Friday, May 16, 2008

Eat less food: save money, be healthier, and feel just as satisfied (or more so!)

Do you think your portion sizes at mealtimes are just the right size for you and if you ate any less you'd be hungry and unsatisfied? Are you sure? There's some stunning research out there showing that how much we eat is strongly impacted by external factors, and it suggests that by tweaking some of our practices we could eat less without feeling like we're missing out, which could result in some major benefits-- for our wallets, for our health, and for the planet.

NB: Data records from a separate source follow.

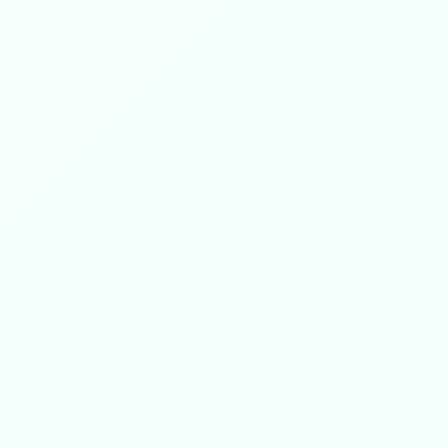
عدد المستفيدين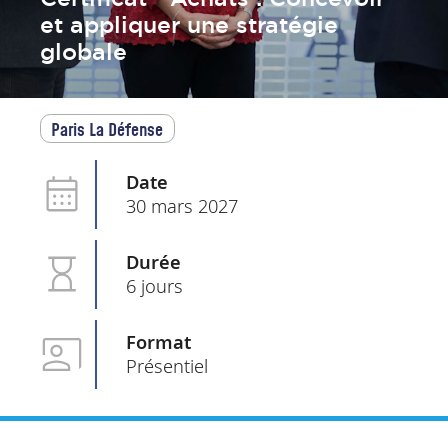
et appliquer une stratégie
globale
Paris La Défense
Date
30 mars 2027
Durée
6 jours
Format
Présentiel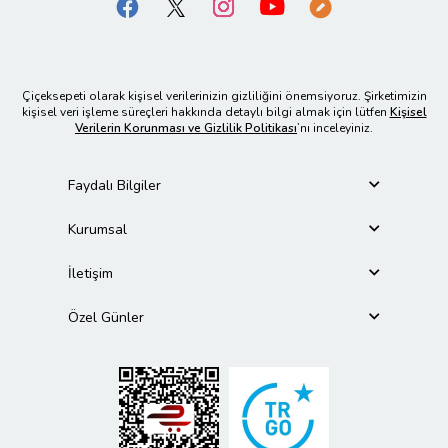
Çiçeksepeti olarak kişisel verilerinizin gizliliğini önemsiyoruz. Şirketimizin
kişisel veri işleme süreçleri hakkında detaylı bilgi almak için lütfen
Kişisel
Verilerin Korunması ve Gizlilik Politikası
’nı inceleyiniz.
Faydalı Bilgiler
Kurumsal
İletişim
Özel Günler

It shouldn't be surprising to suggest that we could be eating less, considering that today's Americans eat more food in larger portions than we did just a couple of decades ago, and more than people in many other countries (like France) currently do.  If those amounts work perfectly well for others, they should work for us. So why don't we just eat less? The answer appears to be connected to the size of the portions we're presented/serve ourselves, and the pace at which we eat our food.
The size of the portions we eat both at home and in fast-food restaurants has been growing and (unsurprisingly) the amount that we think of as the typical or appropriate portion has grown along with it.  That would be fine if we typically just stopped eating when we're full-- but the evidence strongly suggests that we don't.  (This seems to change in early childhood; in one study, three-year-olds ate the same amount regardless of portion size, but five-year-olds ate more when presented with more food.)  From drinking more soup from a bowl that secretly refills itself, to eating more (stale!) popcorn from a giant tub than a smaller onethe basic human decision about how much food we should put in our body is apparently highly dependent on external cues.  (For Americans especially: a recent survey found that Parisians say they stop eating when they feel full, while Chicagoans typically say they stop based on when their plate is empty, others at the table stop eating, their TV show is over, or other external factors.)
And yet, those who eat more due to external cues are often exactly as satisfied and full as those who eat less.  Those bottomless-bowl eaters, who on average ate 73% more soup than those with regular bowls, didn't end up feeling more sated than their lighter-eating counterparts.  Neither was there a difference in reported fullness between subjects in another study who ate more macaroni and cheese when more was presented to them, or those in yet another study where subjects ate more from a 12-inch than an 8-inch sub sandwich.  
Obviously there's a tipping point-- at some point, eating too little will leave you hungry-- but the question is, where on the spectrum are you?  Are you sure that you're eating the smallest amounts that are right for you, or are you responding to external cues and then falsely assuming that because you feel full (and not over-full) you must have picked the right amount? 
Why not try altering the external cues to see what'll happen?  Serve yourself smaller portions from smaller serving dishes onto smaller plates or bowls.  Leave the evidence of what you've eaten-- the chicken bones or candy wrappers or peanut shells-- in front of you rather than out of sight; and keep the serving container out of sight and out of reach so you have to work to get it.  Make unit bias work for you by pre-defining your own portions-- divide up your food into individual baggies or tupperware so that you're more likely to later conclude that the portion you see is the amount that's just right for you.
And you can work on shifting from external to internal cues, too, by trying to eat slowly and pay attention to your own sense of fullness.  In one study, participants who were served a giant plate of spaghetti were asked to either eat quickly or slowly, and to eat until they felt comfortably full.  The slow eaters ended up eating less, yet they were actually more satisfied and less hungry-- both immediately after eating and an hour later-- than the quick eaters who ate more food!
So try this:  start serving yourself smaller portions. Eat slowly and savor your food.  Give yourself plenty of time to register how full you are (about 20 minutes is the typical estimate.)  And if you're still hungry after all that, you can always go back for more.  But instead, you may find the quantity of food you eat diminishes... and as a result, you're probably saving money, improving your health, and easing your impact on the environment.
Have you tried to eat smaller portions, eat more slowly, or used other methods to eat less and still be satisfied?  How'd it go?  Do you know of any other tips and tricks to try along these lines? 


Shawnna said...

i eat less by always eating with chopsticks. forks and spoons are for shoveling, not enjoying food.

Anonymous said...

One trick I tried was to cook the normal amount of food but to serve it onto two plates and put one in the fridge. Eat slowly and then by the time you have finished the plate in the fridge will be cold and so you are less likely to go back for more. I found that it did work but I took to cooking less and so I didn't have to have the same food two days in a row.